Zo rond 1910 verandert dat langzaam. De welvaart neemt toe, sociale voorzieningen worden stukje bij beetje ingevoerd en de vrije tijd neemt ook voor Jan met de pet toe. In 1903 wordt in Haaksbergen de eerste voetbalclub opgericht onder de naam Excelsior, het latere vv Haaksbergen. Deze vereniging afficheert zich als openbaar, maar in werkelijkheid betekent openbaar niet dat iedereen even welkom is. In de verzuilde wereld die Nederland in die tijd is, is het voor de katholieke Haaksbergse jeugd niet logisch en gewenst lid te worden van deze club.

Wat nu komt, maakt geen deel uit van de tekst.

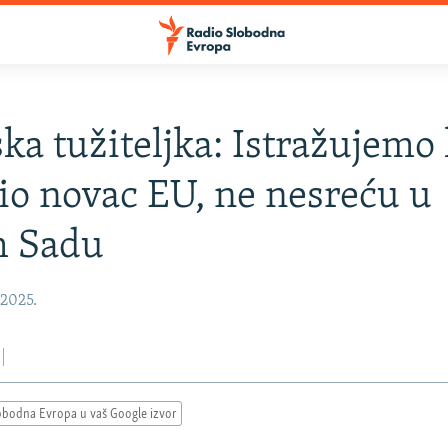
ka tužiteljka: Istražujemo
šio novac EU, ne nesreću u
 Sadu
 2025.
obodna Evropa u vaš Google izvor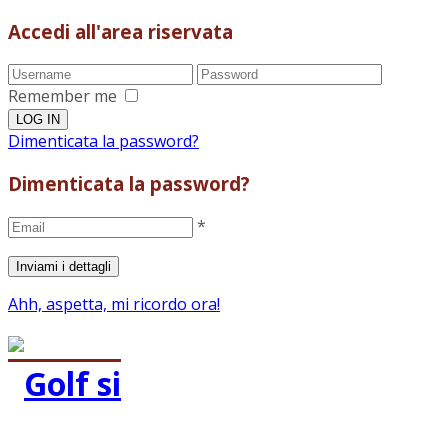
Accedi all'area riservata
Remember me
Dimenticata la password?
Dimenticata la password?
*
Ahh, aspetta, mi ricordo ora!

Daarom besluit in het midden van de jaren tien een groep jongens van katholieke afkomst zelf maar een voetbalclub op te richten onder de naam Geel Zwart. Aanvankelijk werken zij hun wedstrijden af op een stuk braakliggend terrein daar waar nu het Zwarteland is en later aan de Enschedesestraat ter hoogte van de Veldmaat. Hoewel er geen sprake is van een goed georganiseerde club met een stevige basis neemt Geel Zwart wel deel aan de eerste competitie van de RKUVB (Rooms Katholieke Utrechtse Voetbalbond) die zojuist is opgericht. Gebrek aan spelers noopt Geel Zwart al na één weinig succesvol jaar de pijp aan Maarten te geven.

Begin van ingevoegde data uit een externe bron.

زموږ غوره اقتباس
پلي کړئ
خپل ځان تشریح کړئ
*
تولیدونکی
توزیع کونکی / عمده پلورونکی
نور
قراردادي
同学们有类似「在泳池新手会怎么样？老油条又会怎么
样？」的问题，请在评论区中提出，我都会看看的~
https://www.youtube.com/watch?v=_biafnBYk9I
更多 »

Vier jaar later wordt uit de brokstukken van Geel Zwart een nieuwe club opgericht: DIO (Door Inspanning Ontspanning). De gevolgen van de eerste wereldoorlog zijn grotendeels uitgewerkt en de economie zit in de lift. De omstandigheden om een nieuwe start te maken zijn dan ook een stuk beter dan in 1915, toen door de mobilisatie de voetbalclubs voortdurend spelers kwijtraken. Uiteraard wordt er weer aangeklopt bij de katholieke RKUVB (Rooms Katholieke Utrechtse Voetbalbond), dat inmiddels onderdeel is van de overkoepelende Rooms Katholieke Federatie (RKF). De plaatselijke geestelijkheid heeft echter ook een forse vinger in de pap, dus voordat de aanmelding een feit is, moet er eerst overleg worden gevoerd met de pastoor. Als die er van overtuigd is dat het kerkbezoek niet in het gedrang komt door het voetballen kan DIO officieel worden opgericht en wel op 21 juni 1921.



De elftallen van DIO en Golto bij de oprichtingswedstrijd in 1921.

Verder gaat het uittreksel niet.